Sait Faik Abasiyanik est surtout connu pour ses nouvelles dont ce recueil publié l’année de sa mort en 1954, à l’âge de quarante-huit ans seulement. Dans ces textes, selon le préfacier, le grand écrivain Nedim Gürsel lui-même, « Sait Faik… est au sommet de son art », « …tel le peintre qui, sur ses dernières toiles, ne s’embarrasse plus guère des contours mais fait primer la couleur, le mouvement et le rythme, Sait Faik déploie son petit monde de perdants… dans un carrousel grinçant et fascinant.

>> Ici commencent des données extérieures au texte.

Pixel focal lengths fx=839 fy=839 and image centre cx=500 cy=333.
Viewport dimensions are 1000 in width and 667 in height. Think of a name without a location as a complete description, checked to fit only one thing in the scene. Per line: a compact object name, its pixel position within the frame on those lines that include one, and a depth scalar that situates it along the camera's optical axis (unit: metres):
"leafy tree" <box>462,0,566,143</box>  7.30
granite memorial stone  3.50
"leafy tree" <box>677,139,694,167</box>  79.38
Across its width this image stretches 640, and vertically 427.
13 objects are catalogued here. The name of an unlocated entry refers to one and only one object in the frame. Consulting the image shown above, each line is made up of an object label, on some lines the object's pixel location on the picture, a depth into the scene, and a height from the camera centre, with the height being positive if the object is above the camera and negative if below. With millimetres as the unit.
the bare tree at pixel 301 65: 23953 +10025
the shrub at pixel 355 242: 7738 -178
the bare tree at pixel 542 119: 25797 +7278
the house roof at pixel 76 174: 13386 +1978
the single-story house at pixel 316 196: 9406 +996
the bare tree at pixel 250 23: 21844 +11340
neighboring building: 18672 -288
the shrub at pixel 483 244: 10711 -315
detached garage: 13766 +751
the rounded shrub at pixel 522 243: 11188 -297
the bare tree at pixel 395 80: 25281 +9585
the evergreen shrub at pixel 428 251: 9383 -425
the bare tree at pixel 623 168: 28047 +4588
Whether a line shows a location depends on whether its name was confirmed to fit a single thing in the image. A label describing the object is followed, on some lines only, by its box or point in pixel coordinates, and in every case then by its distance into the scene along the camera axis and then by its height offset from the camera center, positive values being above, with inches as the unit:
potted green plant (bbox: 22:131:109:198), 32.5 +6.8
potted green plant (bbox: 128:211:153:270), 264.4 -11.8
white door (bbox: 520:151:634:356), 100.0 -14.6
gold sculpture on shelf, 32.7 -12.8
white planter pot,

J’ai lu ces nouvelles parfois très réalistes, parfois un peu fantastiques, parfois métaphoriques, présentées comme un bel exercice littéraire, surtout comme un hommage à la ville d’Istanbul et au petit peuple de ses rues. « J’adore les noms de quartiers d’Istanbul. Certains sont si beaux. Même s’ils sont faux et mensongers, il suffit de les évoquer, aussitôt votre imagination se déclenche, des souvenirs de provenances différentes s’agglomèrent, un film se déroule dans l’obscurité de votre cerveau. » A priori, il ne semble pas y avoir un réel fil rouge entre les textes rassemblés dans ce recueil mais en avançant dans la lecture on sent bien cet amour de l’auteur pour cette ville, pour les pauvres bougres qui animent les rues, souvent victimes des aléas de la vie ou plus simplement des puissants. Beaucoup d’histoires racontées, inventées, par Sait Faik se déroulent dans la rue ou dans les tavernes ou l’auteur semble aimer séjourne, là où le petit peuple stambouliote, fort composite, des années cinquante se débat en butte à la normalisation kémaliste.

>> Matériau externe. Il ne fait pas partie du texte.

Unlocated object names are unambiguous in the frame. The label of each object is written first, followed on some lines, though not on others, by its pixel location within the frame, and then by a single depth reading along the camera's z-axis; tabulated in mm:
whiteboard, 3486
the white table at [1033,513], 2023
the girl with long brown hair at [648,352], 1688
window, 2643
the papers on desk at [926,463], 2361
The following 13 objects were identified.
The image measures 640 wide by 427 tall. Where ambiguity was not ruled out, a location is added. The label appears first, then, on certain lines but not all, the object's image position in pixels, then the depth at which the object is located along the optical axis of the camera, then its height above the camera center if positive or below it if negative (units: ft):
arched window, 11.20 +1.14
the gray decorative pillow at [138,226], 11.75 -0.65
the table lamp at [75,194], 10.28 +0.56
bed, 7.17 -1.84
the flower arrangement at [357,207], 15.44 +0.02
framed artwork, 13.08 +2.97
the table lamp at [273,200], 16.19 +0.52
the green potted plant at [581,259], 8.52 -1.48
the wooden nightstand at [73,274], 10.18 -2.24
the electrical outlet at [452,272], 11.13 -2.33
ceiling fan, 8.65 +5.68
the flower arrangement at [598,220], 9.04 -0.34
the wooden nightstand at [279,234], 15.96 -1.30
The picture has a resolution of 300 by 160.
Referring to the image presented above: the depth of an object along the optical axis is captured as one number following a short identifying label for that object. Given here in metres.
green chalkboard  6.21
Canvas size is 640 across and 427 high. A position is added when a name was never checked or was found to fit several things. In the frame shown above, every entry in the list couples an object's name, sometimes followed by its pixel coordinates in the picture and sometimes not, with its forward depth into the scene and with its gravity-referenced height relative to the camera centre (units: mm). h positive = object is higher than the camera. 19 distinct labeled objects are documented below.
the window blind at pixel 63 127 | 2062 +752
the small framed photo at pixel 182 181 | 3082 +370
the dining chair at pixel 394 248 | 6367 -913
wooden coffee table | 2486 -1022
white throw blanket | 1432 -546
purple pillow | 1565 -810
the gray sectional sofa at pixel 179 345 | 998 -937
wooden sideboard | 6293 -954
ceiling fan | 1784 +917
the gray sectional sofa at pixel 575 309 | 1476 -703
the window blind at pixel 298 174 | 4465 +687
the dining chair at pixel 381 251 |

C’est toute la vie grouillante d’Istanbul qui s’étale dans les pages de ce recueil et comme dans le quartier de Dolapdéré, « On croise aussi l’odeur des côtes d’agneau et la faim, le raki, l’amour, la passion, le bien et le mal incarnés », tout ce qui fait la richesse et le malheur de celle ville et qui donne cette saveur si particulière à ces textes. L’auteur est mort trop jeune mais on sent qu’il a déjà accumulé beaucoup de sagesse et de scepticisme devant les réformes en cours, il stigmatise la paresse, les effets pervers des fortunes trop vite acquises, les spéculations tendancieuses, les violences gratuites, …, rappelant avec nostalgie la tolérance d’autrefois, suggérant l’amitié, la simplicité et toutes les valeurs morales qui permettent une vie en bonne intelligence.

Et lui comme beaucoup de pauvres malheureux errant sur les boulevards, « Tous avec leur sort et eux-mêmes sur le dos. Seuls, seuls. Même quand ils dorment avec une femme, seuls », il se sent lui aussi seul, seul, se rappelant le bon vieux temps de la vie en famille. « Plus je vois mon ancien ami, plus je pense à la solidité de certains liens familiaux… » Au final un recueil très littéraire à lire avec attention, un tableau animé de la ville de l’auteur, une leçon de morale à peine masquée, un certain désespoir nostalgique et aussi un petit coup de griffe pour ceux qui détenaient le pouvoir à cette époque.